What is the number of lines in the entries that include the word "root"? Respond with the number only.

Records to use
::::::::
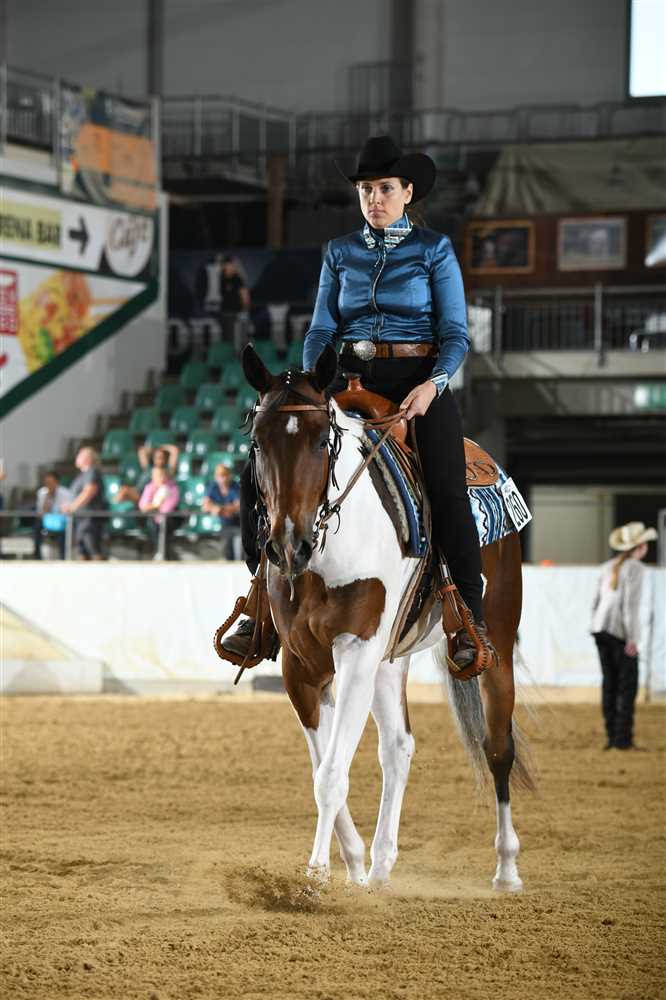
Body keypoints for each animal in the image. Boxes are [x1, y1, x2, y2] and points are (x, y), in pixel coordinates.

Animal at [236, 344, 533, 890]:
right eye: (258, 442)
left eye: (322, 441)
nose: (288, 545)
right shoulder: (301, 665)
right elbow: (323, 768)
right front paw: (351, 864)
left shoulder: (355, 650)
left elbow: (332, 773)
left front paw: (314, 876)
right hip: (390, 658)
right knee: (398, 747)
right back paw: (379, 868)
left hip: (497, 641)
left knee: (497, 747)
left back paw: (506, 869)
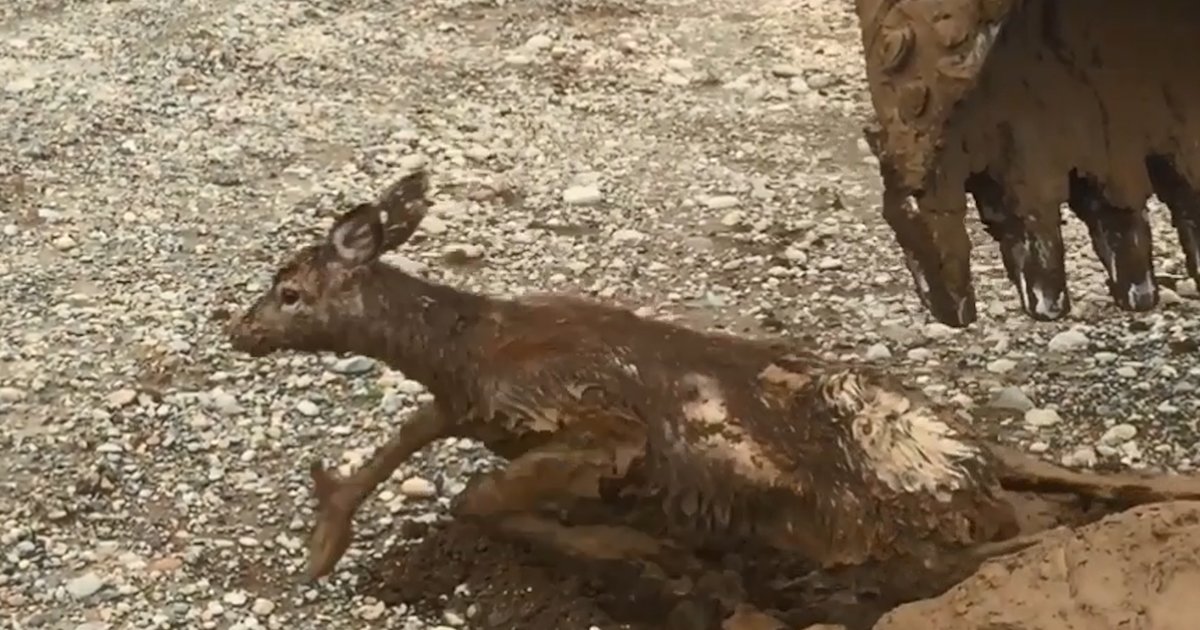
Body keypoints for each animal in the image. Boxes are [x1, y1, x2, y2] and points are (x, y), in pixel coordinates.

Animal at [225, 167, 1200, 595]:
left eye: (288, 289)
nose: (238, 330)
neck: (468, 354)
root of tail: (967, 471)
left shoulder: (592, 426)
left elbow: (484, 499)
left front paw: (634, 555)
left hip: (885, 511)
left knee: (998, 537)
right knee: (1054, 481)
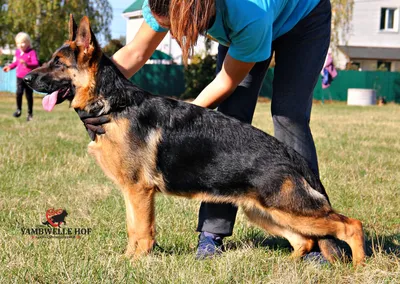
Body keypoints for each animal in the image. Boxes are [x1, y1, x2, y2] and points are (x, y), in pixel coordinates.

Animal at [22, 15, 366, 264]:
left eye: (57, 63)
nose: (24, 78)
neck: (113, 103)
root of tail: (293, 156)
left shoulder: (139, 192)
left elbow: (141, 230)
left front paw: (134, 262)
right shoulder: (132, 193)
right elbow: (133, 229)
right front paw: (128, 259)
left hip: (291, 211)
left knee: (351, 225)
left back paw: (359, 266)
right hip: (265, 212)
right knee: (304, 240)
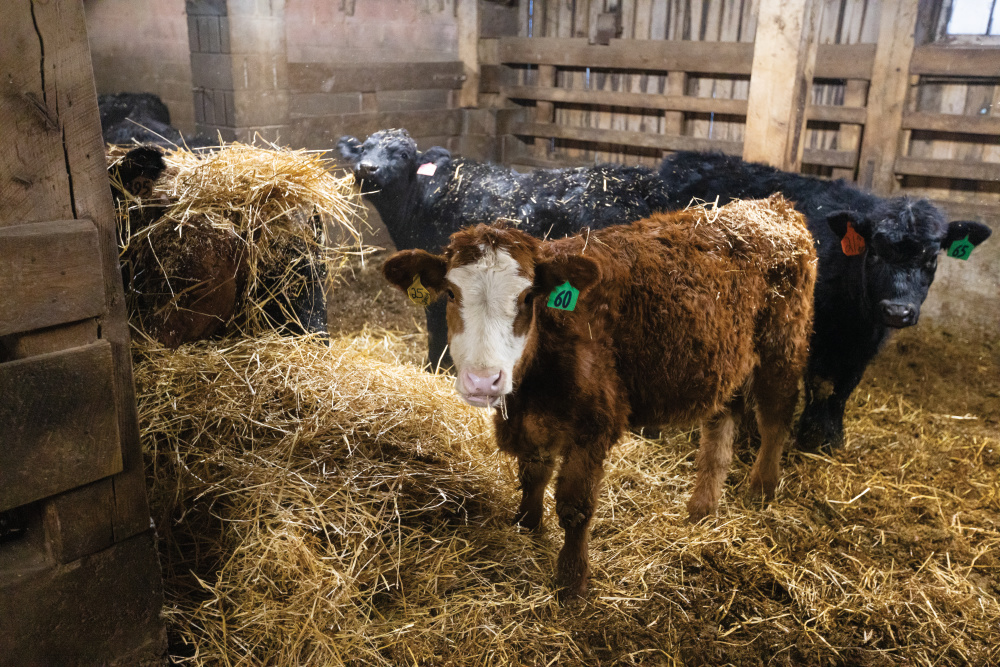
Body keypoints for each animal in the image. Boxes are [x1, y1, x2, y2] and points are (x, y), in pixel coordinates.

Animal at [382, 195, 817, 598]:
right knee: (721, 426)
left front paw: (571, 581)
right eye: (451, 294)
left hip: (783, 345)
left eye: (527, 297)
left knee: (776, 416)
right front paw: (526, 526)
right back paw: (702, 509)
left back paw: (761, 489)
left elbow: (575, 507)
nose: (483, 380)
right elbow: (532, 474)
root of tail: (771, 207)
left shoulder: (593, 424)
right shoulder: (531, 421)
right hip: (725, 359)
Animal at [659, 151, 992, 451]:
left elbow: (843, 388)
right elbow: (819, 384)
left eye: (931, 259)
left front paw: (834, 438)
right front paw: (810, 436)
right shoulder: (813, 335)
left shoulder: (865, 346)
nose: (898, 311)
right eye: (874, 252)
::::::::
Solution to this exercise
3